Monterey Mushrooms introduced Clean N Ready pre-washed, pre-sliced, ready-to-use white button mushrooms that "represent a first in convenience for fresh mushrooms," said Carl Fields, v.p. of marketing. Noting that the product was consumer-tested on the West Coast for more than a year, he added, "Results showed an overwhelming preference for this new convenience product, which is great for today's busy consumers who can reduce preparation time by eliminating washing and slicing."
Well-Pict Berries presented a new look for its packaged strawberries, which are now shipped in one- and two-pound modular clamshells designed for common-footprint trays, as well as in the classic standard-configuration clamshells.
The company's new sales manager, Dan Crowley, said the packaging represents "our vision of the future. As Well-Pict's operations and acreage continue to grow, so do our capabilities. The depth of our experience and the strength of our resources give us the ability to provide individualized, thorough service to any retailer, of any size, any time of year."
San Francisco-based HerbThyme Farms showcased some novel entries for the fresh herbs category with line-extending, value-added Pesto Packs featuring fresh basil, pine nuts, and recipe cards, as well as a new Maha premium live fresh basil plant that allows customers to clip and use the herb as needed.
HerbThyme's director of national retail sales, Michael Murphy, said the products "are a great way for retailers to reach out to their customers with a new value-added herb line that is ideal for instant cross-merchandising displays."

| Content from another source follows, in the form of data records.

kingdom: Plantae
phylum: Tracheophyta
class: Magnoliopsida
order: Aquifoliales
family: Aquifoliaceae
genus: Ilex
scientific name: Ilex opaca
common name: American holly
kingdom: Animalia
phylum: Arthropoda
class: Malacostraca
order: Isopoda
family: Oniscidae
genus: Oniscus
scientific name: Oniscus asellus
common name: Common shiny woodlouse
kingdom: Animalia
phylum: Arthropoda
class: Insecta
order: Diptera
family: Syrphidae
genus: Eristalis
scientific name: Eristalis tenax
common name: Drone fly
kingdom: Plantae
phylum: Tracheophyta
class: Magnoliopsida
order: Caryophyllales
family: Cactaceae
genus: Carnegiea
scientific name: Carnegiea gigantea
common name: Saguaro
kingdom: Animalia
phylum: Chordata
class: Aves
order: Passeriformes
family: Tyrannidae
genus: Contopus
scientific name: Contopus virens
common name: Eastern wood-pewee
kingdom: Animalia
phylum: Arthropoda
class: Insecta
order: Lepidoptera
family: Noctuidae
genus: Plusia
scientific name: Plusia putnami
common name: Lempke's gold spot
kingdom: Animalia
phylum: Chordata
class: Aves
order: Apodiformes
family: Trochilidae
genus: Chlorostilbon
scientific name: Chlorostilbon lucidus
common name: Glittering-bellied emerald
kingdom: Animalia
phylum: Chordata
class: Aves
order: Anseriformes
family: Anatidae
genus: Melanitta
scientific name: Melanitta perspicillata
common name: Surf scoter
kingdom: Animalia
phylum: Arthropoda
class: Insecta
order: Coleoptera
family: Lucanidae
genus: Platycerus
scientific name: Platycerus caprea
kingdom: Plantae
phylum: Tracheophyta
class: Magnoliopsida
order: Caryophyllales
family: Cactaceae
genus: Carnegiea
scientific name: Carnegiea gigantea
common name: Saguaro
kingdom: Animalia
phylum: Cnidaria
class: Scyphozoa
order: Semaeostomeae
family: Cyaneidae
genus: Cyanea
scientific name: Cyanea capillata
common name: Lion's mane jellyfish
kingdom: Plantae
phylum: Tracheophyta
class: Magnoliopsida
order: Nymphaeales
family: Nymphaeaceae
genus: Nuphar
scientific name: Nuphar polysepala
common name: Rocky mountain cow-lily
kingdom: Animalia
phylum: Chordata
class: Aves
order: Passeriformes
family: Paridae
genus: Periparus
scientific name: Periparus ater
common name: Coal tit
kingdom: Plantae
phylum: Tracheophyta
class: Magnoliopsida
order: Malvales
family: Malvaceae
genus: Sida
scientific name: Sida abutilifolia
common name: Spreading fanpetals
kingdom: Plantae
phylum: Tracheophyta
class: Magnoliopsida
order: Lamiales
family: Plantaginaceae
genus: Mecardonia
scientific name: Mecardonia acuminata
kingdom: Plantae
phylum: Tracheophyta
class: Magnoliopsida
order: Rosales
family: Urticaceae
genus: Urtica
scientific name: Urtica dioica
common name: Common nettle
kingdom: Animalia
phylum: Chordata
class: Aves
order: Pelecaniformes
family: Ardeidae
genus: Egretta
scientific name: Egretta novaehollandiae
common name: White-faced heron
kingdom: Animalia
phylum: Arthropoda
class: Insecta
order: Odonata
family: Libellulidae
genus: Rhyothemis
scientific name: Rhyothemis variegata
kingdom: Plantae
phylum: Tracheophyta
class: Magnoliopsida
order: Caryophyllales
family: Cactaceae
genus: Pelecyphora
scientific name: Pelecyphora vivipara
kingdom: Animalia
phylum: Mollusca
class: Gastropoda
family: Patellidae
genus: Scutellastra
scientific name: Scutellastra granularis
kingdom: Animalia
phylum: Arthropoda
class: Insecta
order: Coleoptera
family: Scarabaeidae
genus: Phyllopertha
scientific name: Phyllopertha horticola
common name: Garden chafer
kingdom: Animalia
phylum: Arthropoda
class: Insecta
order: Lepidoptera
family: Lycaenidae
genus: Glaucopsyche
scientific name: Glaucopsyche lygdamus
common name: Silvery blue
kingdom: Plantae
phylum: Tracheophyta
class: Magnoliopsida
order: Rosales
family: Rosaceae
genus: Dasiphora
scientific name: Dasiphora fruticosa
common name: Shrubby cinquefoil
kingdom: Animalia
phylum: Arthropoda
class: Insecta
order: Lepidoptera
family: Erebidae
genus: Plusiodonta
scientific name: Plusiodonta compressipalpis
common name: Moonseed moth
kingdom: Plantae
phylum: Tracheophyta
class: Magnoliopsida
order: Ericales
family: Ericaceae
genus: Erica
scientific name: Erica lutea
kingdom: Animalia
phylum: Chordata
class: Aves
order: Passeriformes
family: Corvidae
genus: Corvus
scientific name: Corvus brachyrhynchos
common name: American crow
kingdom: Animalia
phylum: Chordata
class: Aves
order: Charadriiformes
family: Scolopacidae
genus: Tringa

The folks from Pom Wonderful, the largest producer of California Wonderful pomegranates—known for their flavor, appearance, and unusually large size—were busy discussing the latest news about one of the produce category's lesser-known players.
The company is at the forefront of making pomegranates widely available to consumers for the first time in the U.S. this year, thanks to an increase in the number of orchards Pom Wonderful planted during the past several years. "The big red wave of pomegranate availability will hit grocery stores at approximately the same time new research becomes more widely available on pomegranates' many medical benefits," said Kurt Vetter, v.p. of sales.